Green taxation – the red-tape monster

Green taxation - the red-tape monster

The Climate Change Levy is the government's flagship environmental tax and it will be a key feature of this year's Budget and Finance Bill. The objective is to encourage businesses to substantially reduce their carbon emissions. It still remains to be seen if this strategy will be successful, but one thing is certain it is going to significantly increase red tape and business costs.

When the government published its Statement of Intent on environmental tax in 1997 one of the key criteria was that it “must keep dead-weight compliance costs to a minimum”. However, to date there has been little focus on the compliance costs involved and the sheer amount of red tape that will be generated.

To get an idea of the scales involved you need to look at the proposed legislation. The Finance Bill draft clauses, published last year, cover 93 pages and this did not include numerous regulations that have yet to be published. If past history is anything to go by, the legislation and regulations will have doubled in length when it finally becomes law. So much for keeping the red tape to a minimum!

The Climate Change Levy is to be collected largely by the energy suppliers – the gas and electricity companies. So far no estimate has yet been published by the government of the likely costs of collection and administering the levy by these energy suppliers. However, the set-up costs in terms of billing and administration systems will be significant and there will be the on-going costs of collection. Who will be picking up these costs? Businesses.

There is more bad news. There is a double whammy in trying to alleviate the levy. To qualify for the 80% discount of the levy there have been numerous negotiated agreements between the Department of the Environment (DETR) and various trade bodies. By committing to reducing carbon emissions, companies in certain industry sectors will get the discount. The DETR have already concluded heads of agreement with ten energy intensive sectors, and are now in discussions with a further sixty “second-wave” industry associations. The double whammy is that with each agreement being negotiated at an industry association level, the association will have to pay to administer the agreement. Who will pay for the association’s costs? It will be the members of the association. Evidence given to the Select Committee on Agriculture by the National Farmers’ Union suggested that these costs could be as much as £2000 to £3000 per year per business.

Added to this are the administration costs of monitoring the agreed exemptions for good quality Combined Heat and Power and the planned energy efficiency schemes. And there will be further regulatory changes to allow for an emissions trading scheme to operate. The red tape mountain continues to grow.

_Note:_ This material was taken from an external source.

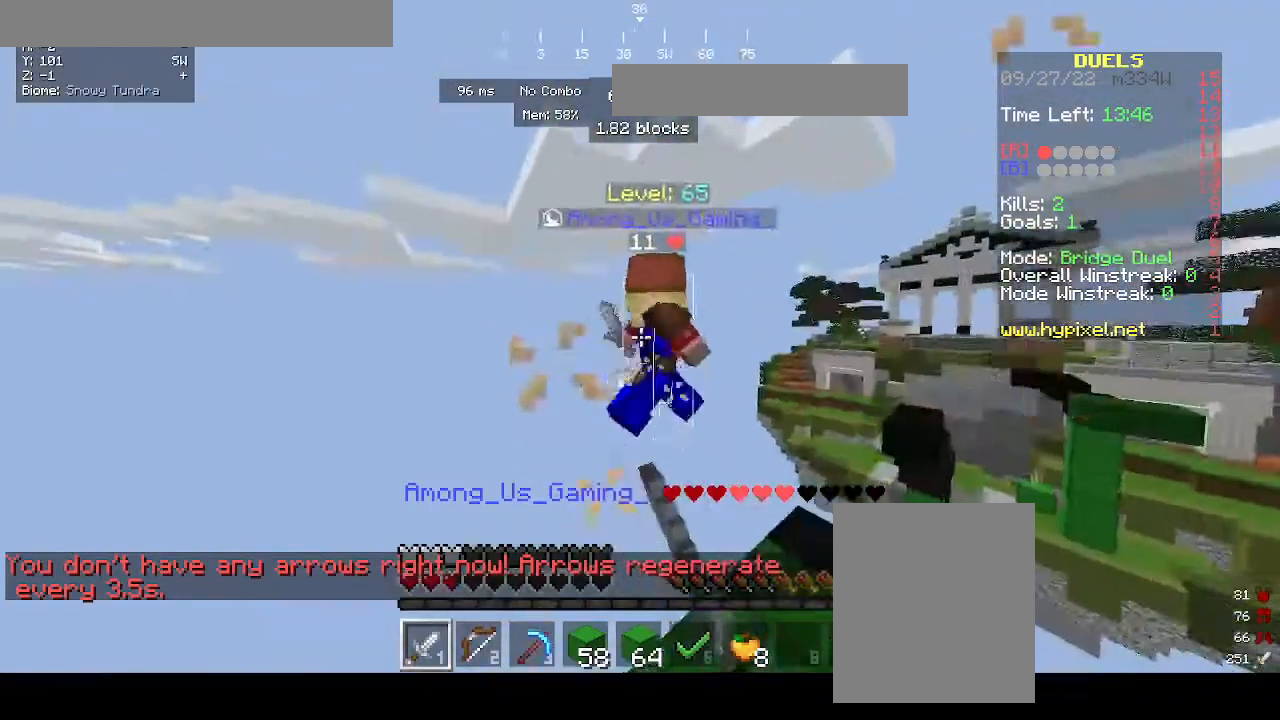
{"keys": [], "mouse": [], "events": [[200, "mouse_left", "up"], [433, "w", "up"]]}
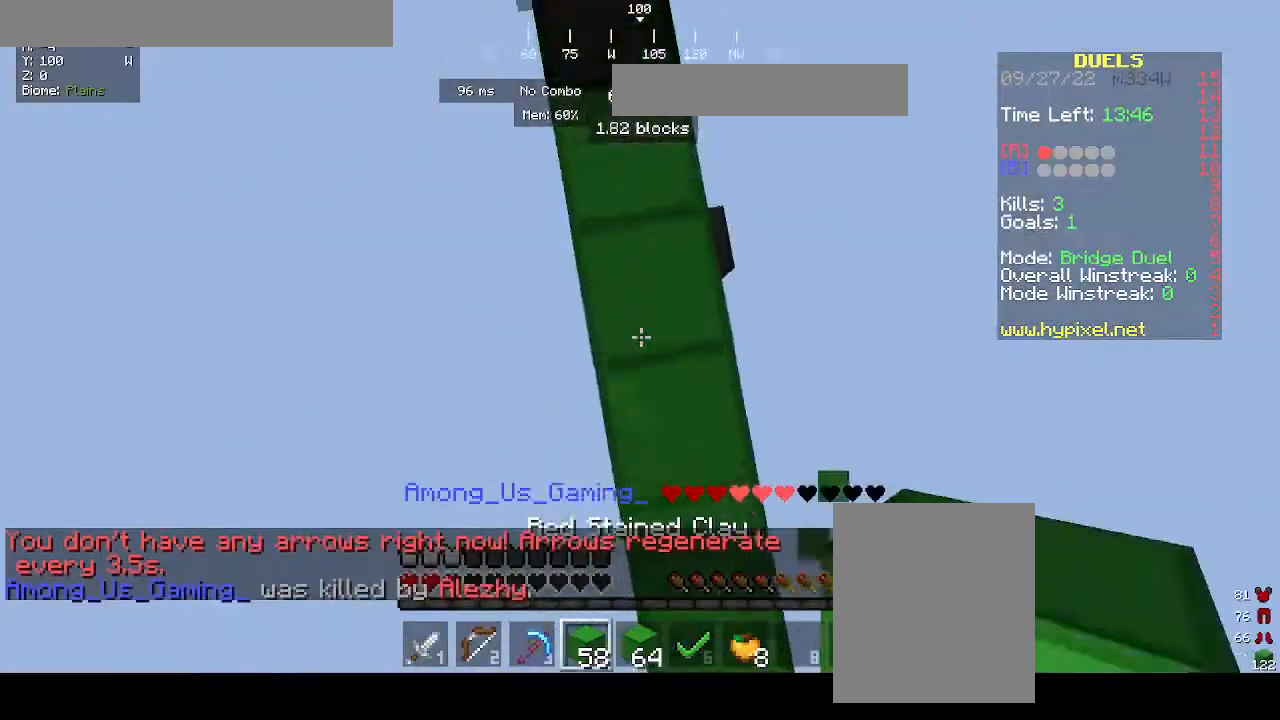
{"keys": ["a", "s"], "mouse": [], "events": [[67, "d", "down"], [133, "d", "up"], [333, "a", "down"], [400, "s", "down"]]}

To add further misery you need to look at the number of government departments involved in the Climate Change Levy. First, there is HM Customs & Excise, who deal with the energy suppliers on the collection of the levy. The DETR will manage the agreements with all the different industry associations. The Department of Trade and Industry are also involved. And, in due course, the Inland Revenue will be involved on the capital allowances for energy efficiency measures on which the DETR are currently leading the consultation process. To make matters worse, there is the small matter of the European Union, who are assessing whether the levy (or rather the 80% discount) passes the state aid tests. No wonder nobody has added up the dead-weight compliance costs.

So all in all a lot of bureaucracy. The Jury is still out as to whether the Climate Change Levy meets the government’s own tests of good taxation in the red tape department.